5 thoughts on “Charte de la honte et fédéralisme (II)”

  1. One needn’t go so far back as Saumur to make this argument. The principle is re-affirmed in Big M Drug Mart. At para. 149, the majority states: “…the federal Parliament’s legislative competence to enact the Lord’s Day Act depends on the identification of the purpose of the Act as compel­ling observance of Sunday by virtue of its religious significance. Were its purpose not religious but rather the secular goal of enforcing a uniform day of rest from labour, the Act would come under s. 92(13), property and civil rights in the province and, hence, fall under provincial rather than federal competence…” Clearly, the inverse must also be true.

    Also, in her concurring judgement Wilson rightly points out that the division of powers analysis is antecedent to the Charter analysis, which I think is an important point (though some may think it obvious).

    (Incidentally, the cited passage from the Securities Reference is interesting to compare to Wilson’s reasons, since she claims that it is precisely the difference in emphasis placed on legislative intent [“pith and substance”] rather than effects that distinguishes the division of powers analytic from the Charter analytic].
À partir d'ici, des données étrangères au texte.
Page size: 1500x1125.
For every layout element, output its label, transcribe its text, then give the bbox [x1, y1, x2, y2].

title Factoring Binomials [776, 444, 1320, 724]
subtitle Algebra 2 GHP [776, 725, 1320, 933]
  2. Il me semble possible de soutenir la thèse selon laquelle, du point de vue du partage des compétences, la liberté de religion se présente comme les droits ancestraux et issus de traités des peuples autochtones. Ainsi elle relèverait essentiellement de la compétence fédérale – ici en vertu de 91(27) au lieu de 91(24), LC 1867. Les législateurs provinciaux pourraient donc intervenir pour la protéger contre leur propre législation, ou pour la restreindre dans certaines limites si c’est dans la poursuite d’un autre but, autrement dit cette restriction est un moyen, non une fin. Par contre, ils ne pourraient pas la supprimer, ni même intervenir dans le but de la restreindre. Voilà la manière dont se rapportent en droit du fédéralisme, historiquement et logiquement antérieur, les droits constitutionnels des peuples autochtones.
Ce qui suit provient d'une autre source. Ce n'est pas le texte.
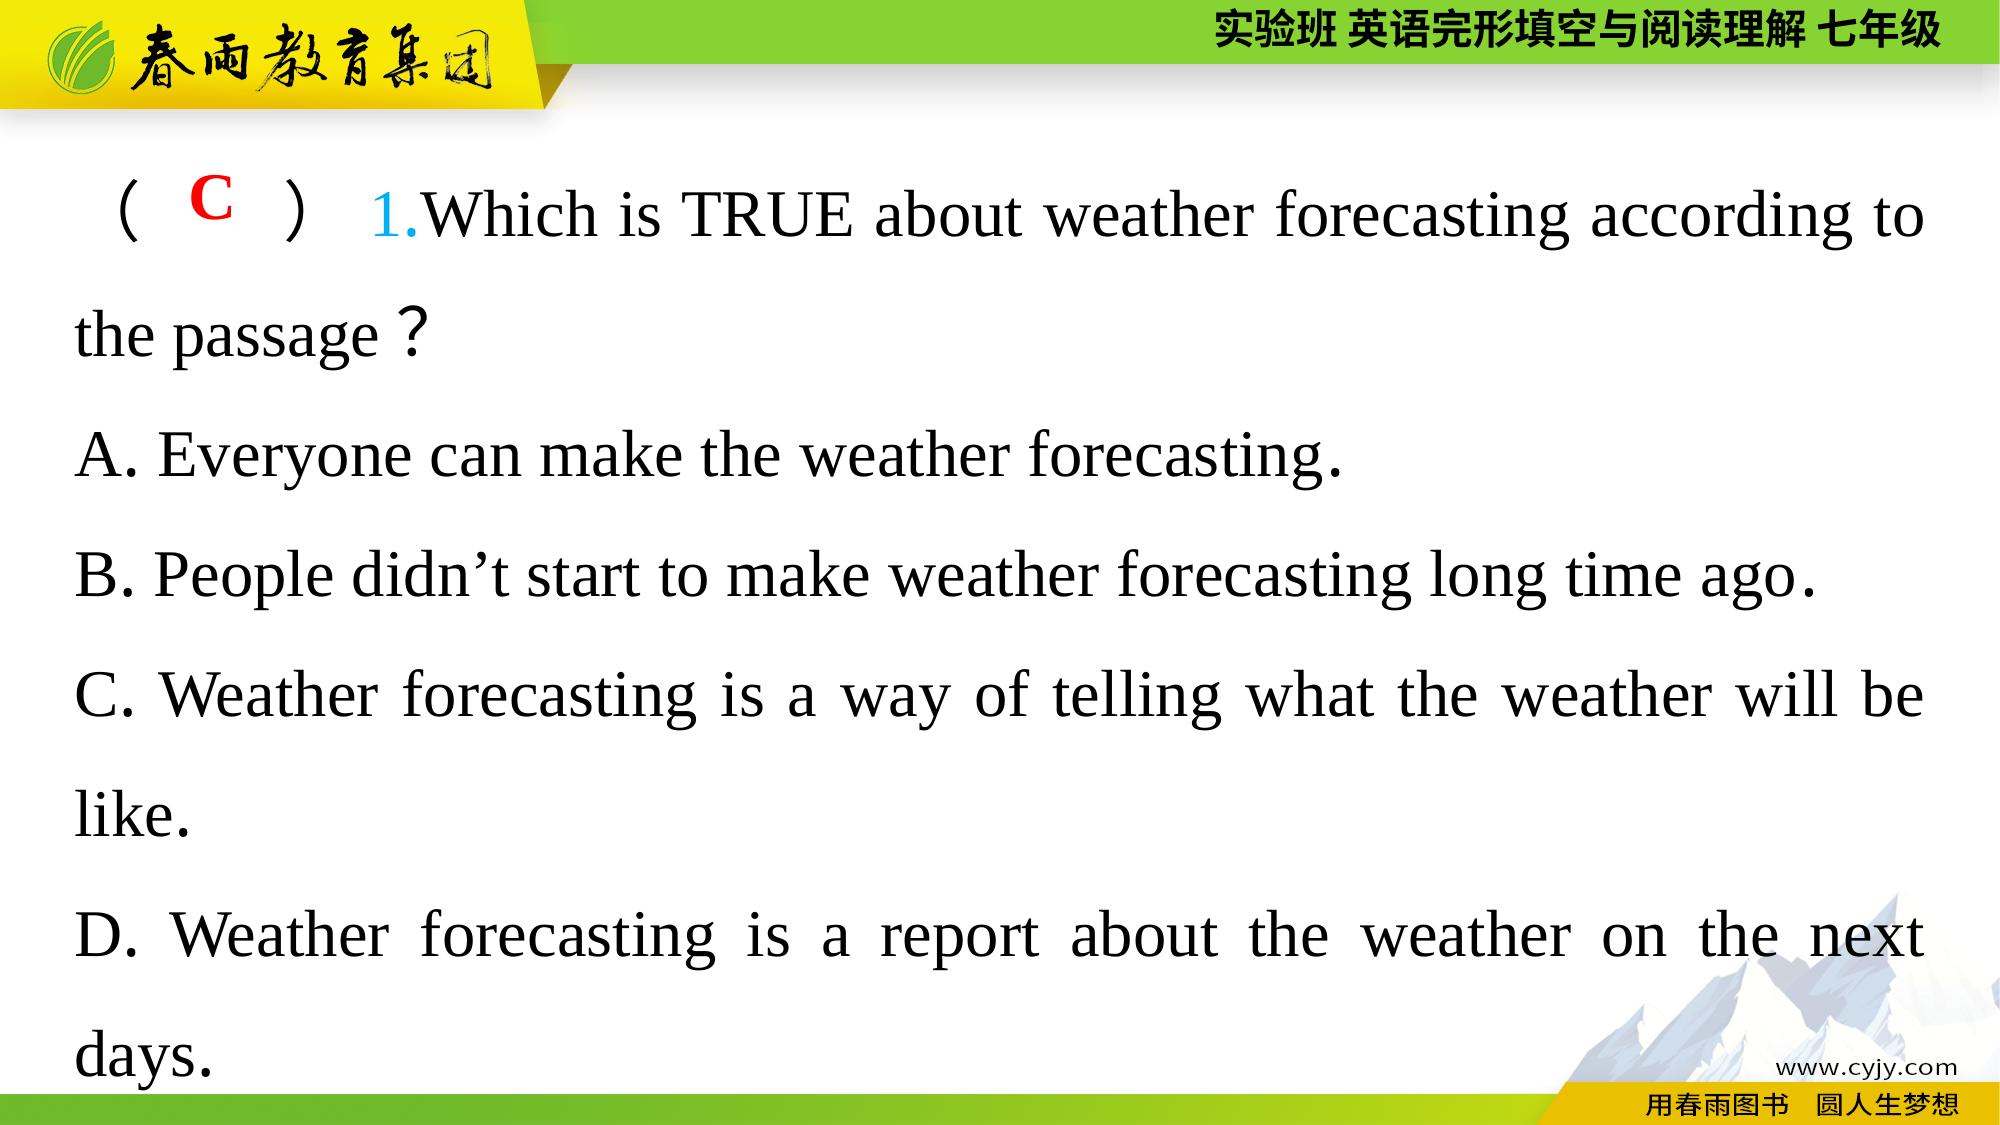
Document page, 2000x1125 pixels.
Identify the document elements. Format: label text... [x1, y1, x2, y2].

text_box C [173, 145, 252, 241]
list （ ）1.Which is TRUE about weather forecasting according to the passage？ A. Everyone can make the weather forecasting. B. People didn’t start to make weather forecasting long time ago. C. Weather forecasting is a way of telling what the weather will be like. D. Weather forecasting is a report about the weather on the next days. [59, 122, 1944, 1107]
picture [0, 0, 2000, 1125]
  3. J’aimerais ajouter que je ne suis pas du tout certain que, pour défendre la thèse selon laquelle le législateur québécois n’est pas compétent pour adopter un projet tel que l’était le projet de loi no 60, il ne faut pas remonter jusqu’à Saumur. Dans Big M Drug Mart, la loi en cause a, entre autres, été jugée être le produit de l’exercice valide de la compétence fédérale sur le droit criminel, non seulement en raison de son objet religieux, mais aussi car il s’agissait d’un recours à la sanction pénale. Ainsi, si l’objet avait été “laïque”, une telle loi aurait pu ressortir plutôt en partie à la compétence provinciale sur la propriété et les droits civiles, en partie (on le devine), à la compétence qu’ont les législateurs provinciaux d’assortir leurs lois de sanctions pénales. Il serait donc à mon sens difficile de s’en contenter pour soutenir que le législateur québécois n’est pas compétent pour interdire le port de signes religieux “ostentatoires” par les fonctionnaires provinciaux ainsi que par certains employés des secteurs para-public et privé. Pour ce faire, il faut quelque chose en plus, en vertu de quoi les législateurs provinciaux, peu importe les moyens qu’ils prennent, ne peuvent “toucher” à la liberté de religion d’une manière qu’il resterait à préciser. Voilà tout l’intérêt que conserve l’arrêt Saumur, à mon humble avis, dont il faut souligner que la thèse, défendue par quatre juges, qui nous intéresse ici n’est pas démentie mais envisagée par deux autres juges. Maintenant, de soutenir que – du point de vue du partage des compétences – les législateurs provinciaux ne peuvent “restreindre” la liberté de religion serait à mon avis déraisonnable, car cela est établi, sur un autre plan, à la fois par le texte de l’article premier de la Charte et la jurisprudence y relative. Reste l’hypothèse d’une incompétence provinciale à légiférer dans le BUT de restreindre la liberté de religion. Cela serait déjà injustifié au sens de l’article premier de la Charte, mais une interdiction équivalente en droit du partage des compétences ne pourrait pas être levée par un recours au mécanisme dérogatoire prévu par l’article 33 de la Charte.